→ WORK REQUIRED:
Each entry is to be transcribed exactly, with nothing added or dropped.
####################
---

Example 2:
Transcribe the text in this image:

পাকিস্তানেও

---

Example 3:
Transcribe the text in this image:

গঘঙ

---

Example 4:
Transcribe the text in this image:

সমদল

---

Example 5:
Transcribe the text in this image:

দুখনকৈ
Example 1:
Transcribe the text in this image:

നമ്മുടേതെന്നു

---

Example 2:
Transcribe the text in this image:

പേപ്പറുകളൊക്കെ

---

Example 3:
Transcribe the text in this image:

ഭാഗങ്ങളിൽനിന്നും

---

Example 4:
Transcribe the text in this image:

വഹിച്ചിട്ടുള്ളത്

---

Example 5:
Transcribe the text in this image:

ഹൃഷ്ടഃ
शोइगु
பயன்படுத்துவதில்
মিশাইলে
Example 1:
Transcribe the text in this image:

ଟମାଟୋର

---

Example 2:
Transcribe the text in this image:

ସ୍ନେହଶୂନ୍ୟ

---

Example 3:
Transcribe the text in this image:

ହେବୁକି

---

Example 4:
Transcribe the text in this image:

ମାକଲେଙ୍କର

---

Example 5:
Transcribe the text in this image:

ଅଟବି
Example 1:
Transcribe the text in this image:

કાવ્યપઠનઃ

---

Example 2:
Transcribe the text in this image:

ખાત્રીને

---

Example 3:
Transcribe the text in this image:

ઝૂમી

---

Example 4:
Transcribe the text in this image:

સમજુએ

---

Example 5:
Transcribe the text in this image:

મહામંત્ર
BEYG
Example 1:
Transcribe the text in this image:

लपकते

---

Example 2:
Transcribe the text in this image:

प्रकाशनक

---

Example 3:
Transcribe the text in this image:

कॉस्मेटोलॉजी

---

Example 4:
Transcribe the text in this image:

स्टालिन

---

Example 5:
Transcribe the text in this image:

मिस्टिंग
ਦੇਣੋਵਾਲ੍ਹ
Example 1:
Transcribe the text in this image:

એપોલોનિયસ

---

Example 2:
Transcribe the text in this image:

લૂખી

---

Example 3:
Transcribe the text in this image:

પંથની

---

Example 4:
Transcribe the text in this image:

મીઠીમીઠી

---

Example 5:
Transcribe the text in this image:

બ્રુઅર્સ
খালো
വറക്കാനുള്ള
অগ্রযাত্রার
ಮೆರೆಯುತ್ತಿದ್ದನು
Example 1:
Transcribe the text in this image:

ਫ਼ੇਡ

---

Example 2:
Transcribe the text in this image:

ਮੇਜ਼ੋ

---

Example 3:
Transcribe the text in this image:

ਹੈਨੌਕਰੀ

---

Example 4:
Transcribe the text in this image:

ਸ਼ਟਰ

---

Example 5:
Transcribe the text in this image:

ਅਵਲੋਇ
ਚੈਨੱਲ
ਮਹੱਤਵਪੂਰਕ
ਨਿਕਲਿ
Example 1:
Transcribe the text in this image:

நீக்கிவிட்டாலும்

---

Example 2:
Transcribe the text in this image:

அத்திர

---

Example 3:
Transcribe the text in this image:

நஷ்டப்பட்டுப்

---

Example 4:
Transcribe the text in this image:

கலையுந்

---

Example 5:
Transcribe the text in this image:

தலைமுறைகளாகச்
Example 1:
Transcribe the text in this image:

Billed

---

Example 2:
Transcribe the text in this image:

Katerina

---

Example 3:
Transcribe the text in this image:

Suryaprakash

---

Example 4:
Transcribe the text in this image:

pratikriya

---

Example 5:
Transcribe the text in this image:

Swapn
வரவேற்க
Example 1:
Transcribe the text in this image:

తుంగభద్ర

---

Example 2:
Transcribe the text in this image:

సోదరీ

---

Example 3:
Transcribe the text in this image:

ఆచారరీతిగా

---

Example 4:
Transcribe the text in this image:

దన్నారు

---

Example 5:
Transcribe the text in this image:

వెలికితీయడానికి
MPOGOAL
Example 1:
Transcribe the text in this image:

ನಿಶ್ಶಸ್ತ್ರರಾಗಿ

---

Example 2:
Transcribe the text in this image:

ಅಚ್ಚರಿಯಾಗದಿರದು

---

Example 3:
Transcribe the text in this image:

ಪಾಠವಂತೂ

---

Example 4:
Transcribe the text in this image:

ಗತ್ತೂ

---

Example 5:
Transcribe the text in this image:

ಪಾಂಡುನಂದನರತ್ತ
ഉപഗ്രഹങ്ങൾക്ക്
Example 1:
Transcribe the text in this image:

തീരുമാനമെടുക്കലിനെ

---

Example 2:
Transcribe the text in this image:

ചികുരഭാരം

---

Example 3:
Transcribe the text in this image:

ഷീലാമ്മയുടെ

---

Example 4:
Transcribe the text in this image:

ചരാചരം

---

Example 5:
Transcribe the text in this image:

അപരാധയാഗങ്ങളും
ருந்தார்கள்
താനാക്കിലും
####################
→ EXERCISE OUTPUT:
---

Example 2:
Transcribe the text in this image:

পাকিস্তানেও

---

Example 3:
Transcribe the text in this image:

গঘঙ

---

Example 4:
Transcribe the text in this image:

সমদল

---

Example 5:
Transcribe the text in this image:

দুখনকৈ
Example 1:
Transcribe the text in this image:

നമ്മുടേതെന്നു

---

Example 2:
Transcribe the text in this image:

പേപ്പറുകളൊക്കെ

---

Example 3:
Transcribe the text in this image:

ഭാഗങ്ങളിൽനിന്നും

---

Example 4:
Transcribe the text in this image:

വഹിച്ചിട്ടുള്ളത്

---

Example 5:
Transcribe the text in this image:

ഹൃഷ്ടഃ
शोइगु
பயன்படுத்துவதில்
মিশাইলে
Example 1:
Transcribe the text in this image:

ଟମାଟୋର

---

Example 2:
Transcribe the text in this image:

ସ୍ନେହଶୂନ୍ୟ

---

Example 3:
Transcribe the text in this image:

ହେବୁକି

---

Example 4:
Transcribe the text in this image:

ମାକଲେଙ୍କର

---

Example 5:
Transcribe the text in this image:

ଅଟବି
Example 1:
Transcribe the text in this image:

કાવ્યપઠનઃ

---

Example 2:
Transcribe the text in this image:

ખાત્રીને

---

Example 3:
Transcribe the text in this image:

ઝૂમી

---

Example 4:
Transcribe the text in this image:

સમજુએ

---

Example 5:
Transcribe the text in this image:

મહામંત્ર
BEYG
Example 1:
Transcribe the text in this image:

लपकते

---

Example 2:
Transcribe the text in this image:

प्रकाशनक

---

Example 3:
Transcribe the text in this image:

कॉस्मेटोलॉजी

---

Example 4:
Transcribe the text in this image:

स्टालिन

---

Example 5:
Transcribe the text in this image:

मिस्टिंग
ਦੇਣੋਵਾਲ੍ਹ
Example 1:
Transcribe the text in this image:

એપોલોનિયસ

---

Example 2:
Transcribe the text in this image:

લૂખી

---

Example 3:
Transcribe the text in this image:

પંથની

---

Example 4:
Transcribe the text in this image:

મીઠીમીઠી

---

Example 5:
Transcribe the text in this image:

બ્રુઅર્સ
খালো
വറക്കാനുള്ള
অগ্রযাত্রার
ಮೆರೆಯುತ್ತಿದ್ದನು
Example 1:
Transcribe the text in this image:

ਫ਼ੇਡ

---

Example 2:
Transcribe the text in this image:

ਮੇਜ਼ੋ

---

Example 3:
Transcribe the text in this image:

ਹੈਨੌਕਰੀ

---

Example 4:
Transcribe the text in this image:

ਸ਼ਟਰ

---

Example 5:
Transcribe the text in this image:

ਅਵਲੋਇ
ਚੈਨੱਲ
ਮਹੱਤਵਪੂਰਕ
ਨਿਕਲਿ
Example 1:
Transcribe the text in this image:

நீக்கிவிட்டாலும்

---

Example 2:
Transcribe the text in this image:

அத்திர

---

Example 3:
Transcribe the text in this image:

நஷ்டப்பட்டுப்

---

Example 4:
Transcribe the text in this image:

கலையுந்

---

Example 5:
Transcribe the text in this image:

தலைமுறைகளாகச்
Example 1:
Transcribe the text in this image:

Billed

---

Example 2:
Transcribe the text in this image:

Katerina

---

Example 3:
Transcribe the text in this image:

Suryaprakash

---

Example 4:
Transcribe the text in this image:

pratikriya

---

Example 5:
Transcribe the text in this image:

Swapn
வரவேற்க
Example 1:
Transcribe the text in this image:

తుంగభద్ర

---

Example 2:
Transcribe the text in this image:

సోదరీ

---

Example 3:
Transcribe the text in this image:

ఆచారరీతిగా

---

Example 4:
Transcribe the text in this image:

దన్నారు

---

Example 5:
Transcribe the text in this image:

వెలికితీయడానికి
MPOGOAL
Example 1:
Transcribe the text in this image:

ನಿಶ್ಶಸ್ತ್ರರಾಗಿ

---

Example 2:
Transcribe the text in this image:

ಅಚ್ಚರಿಯಾಗದಿರದು

---

Example 3:
Transcribe the text in this image:

ಪಾಠವಂತೂ

---

Example 4:
Transcribe the text in this image:

ಗತ್ತೂ

---

Example 5:
Transcribe the text in this image:

ಪಾಂಡುನಂದನರತ್ತ
ഉപഗ്രഹങ്ങൾക്ക്
Example 1:
Transcribe the text in this image:

തീരുമാനമെടുക്കലിനെ

---

Example 2:
Transcribe the text in this image:

ചികുരഭാരം

---

Example 3:
Transcribe the text in this image:

ഷീലാമ്മയുടെ

---

Example 4:
Transcribe the text in this image:

ചരാചരം

---

Example 5:
Transcribe the text in this image:

അപരാധയാഗങ്ങളും
ருந்தார்கள்
താനാക്കിലും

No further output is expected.